» **Exercise**:
Of all the lines below, output only those starting at the one with "29 362 75.94" and ending at the one with "45 245 145.62", both ends included, exactly as written.

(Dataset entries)
======
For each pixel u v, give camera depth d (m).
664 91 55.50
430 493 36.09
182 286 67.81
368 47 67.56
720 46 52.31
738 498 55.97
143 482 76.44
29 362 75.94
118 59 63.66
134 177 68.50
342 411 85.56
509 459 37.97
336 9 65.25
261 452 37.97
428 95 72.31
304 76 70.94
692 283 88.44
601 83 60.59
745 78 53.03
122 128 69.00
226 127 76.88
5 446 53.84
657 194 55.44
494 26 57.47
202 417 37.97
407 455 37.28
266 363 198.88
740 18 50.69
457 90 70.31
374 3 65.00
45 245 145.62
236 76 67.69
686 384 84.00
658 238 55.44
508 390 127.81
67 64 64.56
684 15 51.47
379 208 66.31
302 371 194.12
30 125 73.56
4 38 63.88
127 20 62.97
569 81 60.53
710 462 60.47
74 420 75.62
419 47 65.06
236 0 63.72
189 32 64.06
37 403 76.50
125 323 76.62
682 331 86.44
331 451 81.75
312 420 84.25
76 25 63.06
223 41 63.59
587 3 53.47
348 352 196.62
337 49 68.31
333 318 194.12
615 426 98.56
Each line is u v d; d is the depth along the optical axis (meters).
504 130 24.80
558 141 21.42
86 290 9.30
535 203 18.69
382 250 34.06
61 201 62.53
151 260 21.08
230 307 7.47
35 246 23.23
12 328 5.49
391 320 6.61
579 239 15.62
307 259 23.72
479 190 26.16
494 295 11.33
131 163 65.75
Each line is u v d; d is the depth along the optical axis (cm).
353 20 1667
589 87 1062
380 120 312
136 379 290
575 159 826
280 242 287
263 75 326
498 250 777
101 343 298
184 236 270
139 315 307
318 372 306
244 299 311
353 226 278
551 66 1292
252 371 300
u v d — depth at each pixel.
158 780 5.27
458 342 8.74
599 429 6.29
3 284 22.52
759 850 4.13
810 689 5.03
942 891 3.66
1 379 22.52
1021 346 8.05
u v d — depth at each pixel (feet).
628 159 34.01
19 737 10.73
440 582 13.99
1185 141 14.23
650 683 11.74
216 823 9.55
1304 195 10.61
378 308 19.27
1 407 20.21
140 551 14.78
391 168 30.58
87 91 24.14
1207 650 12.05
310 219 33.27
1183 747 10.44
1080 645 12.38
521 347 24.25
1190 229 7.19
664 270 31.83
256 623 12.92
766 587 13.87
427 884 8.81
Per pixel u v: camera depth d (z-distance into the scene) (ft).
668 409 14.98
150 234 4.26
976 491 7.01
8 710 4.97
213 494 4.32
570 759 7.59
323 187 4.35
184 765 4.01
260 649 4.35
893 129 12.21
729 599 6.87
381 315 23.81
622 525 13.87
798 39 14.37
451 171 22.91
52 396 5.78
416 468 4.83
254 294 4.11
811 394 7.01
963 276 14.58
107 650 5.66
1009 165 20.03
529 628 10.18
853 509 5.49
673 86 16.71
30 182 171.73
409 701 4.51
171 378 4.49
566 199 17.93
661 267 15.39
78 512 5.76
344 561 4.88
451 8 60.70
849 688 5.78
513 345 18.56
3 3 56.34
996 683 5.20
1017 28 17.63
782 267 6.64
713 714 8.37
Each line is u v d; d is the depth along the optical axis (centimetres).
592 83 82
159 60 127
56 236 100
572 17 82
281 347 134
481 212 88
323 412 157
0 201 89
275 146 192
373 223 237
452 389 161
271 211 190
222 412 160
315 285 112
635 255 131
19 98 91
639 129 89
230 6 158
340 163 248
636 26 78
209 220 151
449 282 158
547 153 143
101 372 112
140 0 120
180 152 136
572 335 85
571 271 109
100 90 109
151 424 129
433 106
======
» **Solution for this exercise**:
29 362 75.94
118 59 63.66
134 177 68.50
342 411 85.56
509 459 37.97
336 9 65.25
261 452 37.97
428 95 72.31
304 76 70.94
692 283 88.44
601 83 60.59
745 78 53.03
122 128 69.00
226 127 76.88
5 446 53.84
657 194 55.44
494 26 57.47
202 417 37.97
407 455 37.28
266 363 198.88
740 18 50.69
457 90 70.31
374 3 65.00
45 245 145.62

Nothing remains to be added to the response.